これについては、AKA-博田法を行う事により、股関節の可動域はある程度は改善し、歩行もよくなる事が多いです。ただし股関節の変形そのものは残りますので。変形が進行している方は、どうしても改善が困難になってきます。

④股関節の変形をなおしたい

これについては、AKA-博田法を受けても変形が治るという事はありません。そもそも、変形が治るという治療法は私の知る限りありません。

以上が変形性股関節症の方がAKA-博田法を受ける事で期待できること、期待できないことになります。

他によくある質問として

AKA-博田法を受ける事でどれくらいの割合で股関節の痛みが良くなるのですか?どれくらいのはやさでよくなるのですか?という事も聞かれます。

ただ、これに対する答えは非常に難しいです。なぜなら、股関節の変形の進行度により治療の難易度が変わってくるからです。

当たり前ですが股関節の変形が少ない方は、治りやすいですし、変形が進行してしまっている方は治りにくいです。

最後に私が変形性股関節症の患者さんをAKA-博田法で治療する際にお伝えしている内容がありますので記載いたします。

AKA-博田法が、変形性股関節症で困っている患者さんにとって有効かどうかを見極めるのに必要な治療回数はまず5回程度だと私は考えております。

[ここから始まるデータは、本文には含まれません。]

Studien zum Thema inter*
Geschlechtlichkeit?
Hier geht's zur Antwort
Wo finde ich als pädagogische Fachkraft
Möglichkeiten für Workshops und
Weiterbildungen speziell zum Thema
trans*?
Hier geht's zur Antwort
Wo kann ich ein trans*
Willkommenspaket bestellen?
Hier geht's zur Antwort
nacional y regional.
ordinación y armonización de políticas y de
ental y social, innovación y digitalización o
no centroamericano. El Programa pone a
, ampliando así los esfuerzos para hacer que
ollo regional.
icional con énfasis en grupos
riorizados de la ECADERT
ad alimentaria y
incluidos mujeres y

1、2回目から簡単に良くなってくるような患者さんはおおまかに全体の三分の一程度いらっしゃいますが、痛みが楽になるのに時間がかかる方もいらっしゃいます。

治るスピードは股関節の変形の度合いやその方の職業、生活習慣などが密接に関係しますので、様々です。

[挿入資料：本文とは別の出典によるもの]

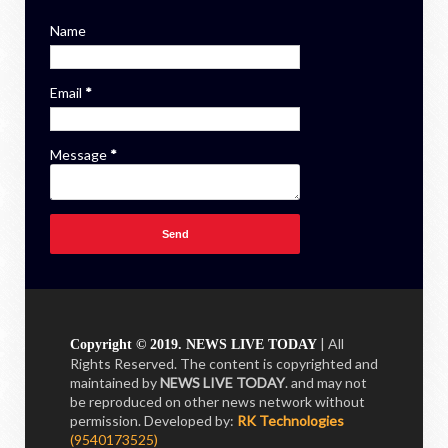
Name
Email
*
Message
*
| All
Copyright © 2019. NEWS LIVE TODAY
Rights Reserved. The content is copyrighted and
maintained by
NEWS LIVE TODAY
. and may not
be reproduced on other news network without
permission.
Developed by:
RK Technologies
(9540173525)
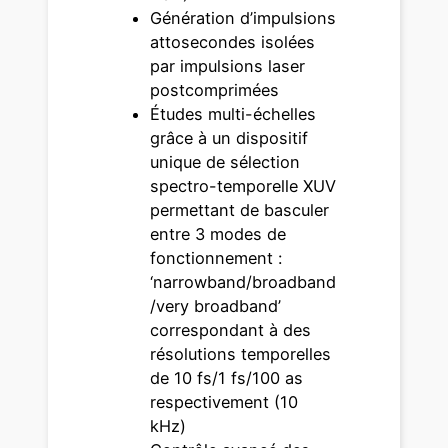
Génération d’impulsions
attosecondes isolées
par impulsions laser
postcomprimées
Études multi-échelles
grâce à un dispositif
unique de sélection
spectro-temporelle XUV
permettant de basculer
entre 3 modes de
fonctionnement :
‘narrowband/broadband
/very broadband’
correspondant à des
résolutions temporelles
de 10 fs/1 fs/100 as
respectivement (10
kHz)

治っていくスピードが速い人、遅い人、色々な方がいらっしゃいますが、AKA-博田法で良くなっていく方の多くは、5回の治療の中で症状の変化を実感する方がほとんどです。

かなり股関節の変形が進行されてしまっている方の中に、AKA-博田法の効果がでるまで5回以上かかる場合もありますが、その場合の治療は通常より難しいと考えられます。

5回の治療の中で、もし症状が変化してきて、股関節の痛みが楽になっていると実感されるようであれば、AKA-博田法が治療法としてその方にあっていると考えられます。

その場合、痛みどめを服用しなくてもよくなる方も多いです。

残念ながら変形の進行そのものをよくする事はできませんが、多くの方にこれ以上に変形が進行するのを抑える効果が期待できます。

(※ただし変形がある進行している方に場合は、1月に1,2回程度の定期的な通院が必要になります。)

前回のブログで書かさせて頂いたように、現在の股関節の専門医は変形性股関節症という病気において、変形した股関節を手術で人工関節等に置き換えるという事を得意としており、手術にならないように進行を抑えていこうという事は不得意である事が多いようです。その為、変形性股関節症の患者さんは専門的なリハビリテーション(運動療法)を受けてない方が多いようです。

もし、変形性股関節症による痛みで困っていて、将来的に手術になりたくないと考えているのであれば、5回程度AKA-博田法を試してみるのは悪くない選択肢だと私は思います。